# [Work item]
Should the entries contain pictures, leave them out and return exactly the lines from the first through the line holding "# Data Augmentation".

# [Extracted records]
- - - - - - -
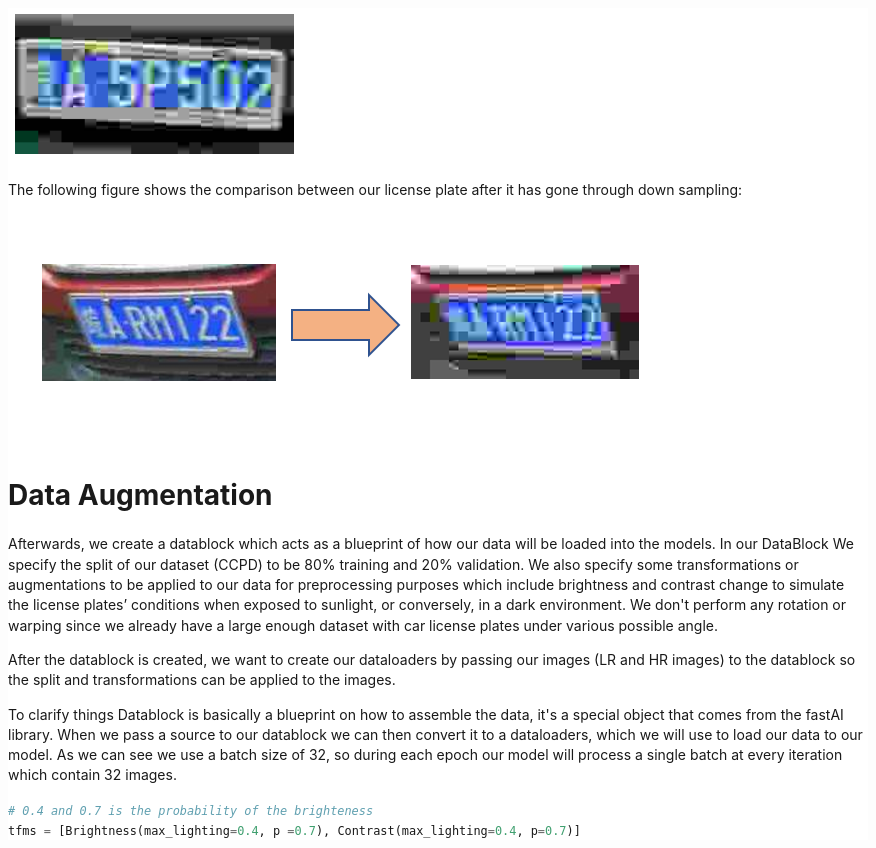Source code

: 

    
![png](\images\portfolio\LicensePlateSuperResolution\output_19_2.png)
    


The following figure shows the comparison between our license plate after it has gone through down sampling:

![png](/images/portfolio/LicensePlateSuperResolution/snippet_2.png)

# Data Augmentation

Afterwards, we create a datablock which acts as a blueprint of how our data will be loaded into the models. In our DataBlock We specify the split of our dataset (CCPD) to be 80% training and 20% validation. We also specify some transformations or augmentations to be applied to our data for preprocessing purposes which include brightness and contrast change to simulate the license plates’ conditions when exposed to sunlight, or conversely, in a dark environment. We don't perform any rotation or warping since we already have a large enough dataset with car license plates under various possible angle.

After the datablock is created, we want to create our dataloaders by passing our images (LR and HR images) to the datablock so the split and transformations can be applied to the images. 

To clarify things Datablock is basically a blueprint on how to assemble the data, it's a special object that comes from the fastAI library. When we pass a source to our datablock we can then convert it to a dataloaders, which we will use to load our data to our model. As we can see we use a batch size of 32, so during each epoch our model will process a single batch at every iteration which contain 32 images.


```python
# 0.4 and 0.7 is the probability of the brighteness
tfms = [Brightness(max_lighting=0.4, p =0.7), Contrast(max_lighting=0.4, p=0.7)]
```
- - - - - - -
# [Response for this exercise]
Source code

: 

    
![png](\images\portfolio\LicensePlateSuperResolution\output_19_2.png)
    


The following figure shows the comparison between our license plate after it has gone through down sampling:

![png](/images/portfolio/LicensePlateSuperResolution/snippet_2.png)

# Data Augmentation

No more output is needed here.